16-Cevaplar ve Fazlası

5 0 0
                                    

HAZEL

Odamda dinlenmem gerekirken tek yaptığım tavanı izlerken endişe dolu düşüncelerin beni yiyip bitirmesine izin vermekti. Bu yüzden odaya Benjamin ve Adrian girdiğinde şikayet etmedim.

Benjamin bandajlarımı değiştirmek için yanıma tünerken Adrian kapı eşiğinde kaldı. "Nasıl hissediyorsun? Yani fiziksel olarak?" diye soran Benjamin endişeli ve yorgun görünüyordu. Bu gece buradan ayrılacağımız için mutlu olmalıydı.
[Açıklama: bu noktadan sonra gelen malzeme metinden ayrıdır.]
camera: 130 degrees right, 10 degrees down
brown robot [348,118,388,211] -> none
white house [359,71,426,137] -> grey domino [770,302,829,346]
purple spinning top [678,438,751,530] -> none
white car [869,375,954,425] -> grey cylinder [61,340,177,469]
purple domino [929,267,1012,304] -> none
Hafifçe gülmeden edemedim. Ruhsal halimin ne kadar berbat olduğunu tahmin bile edemezlerdi. "Bileklerim artık daha az acıyor. Ve daha güçlü hissediyorum," diye mırıldandığımda Adrian'ın gergin yüzünün nispeten rahatladığını fark ettim.

Bakışlarımı eldivenli ellerine götürmeden edemedim. Hayal meyal hatırlasam da, gün gece eline dokunmuştum. Tahmin ettiğim gibi tutuşu sıcaktı. Ve sakinleştirici. Bağdat'taki karşılaşmamıza kıyasla oldukça ufak bir jestti ama bu bir şekilde daha yoğun hissettirmişti. Adrian'ın herkesten sakladığı parçasına dokunmuştum. Bunun bir anlamı olmasını umuyordum. Kendimi onun erişilemez bir noktasına ulaşmışım gibi hissetmiştim ve bu hissi yeniden istiyordum.
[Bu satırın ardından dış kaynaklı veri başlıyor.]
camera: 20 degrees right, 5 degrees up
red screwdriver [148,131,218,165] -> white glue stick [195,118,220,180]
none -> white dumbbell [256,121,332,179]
"Cassandra'ya ne diyeceksiniz?" diye sordum temiz sargıları saran Benjamin'e ve onu dikkatle izleyen Adrian'a bakarak.

"Bağdat'a gittiğimde ne dediysem onu," dedi Adrian düz bir sesle. "Seyahatlerinde babama katılacağımı." Bozuntuya vermemeye çalışsam da Adrian'ın sesindeki tiksinti beni hazırlıksız yakalamıştı. Babası George Gruber'ın çok nadir bahsi geçiyordu ama babasına karşı pek de hoş hisleri yok gibiydi.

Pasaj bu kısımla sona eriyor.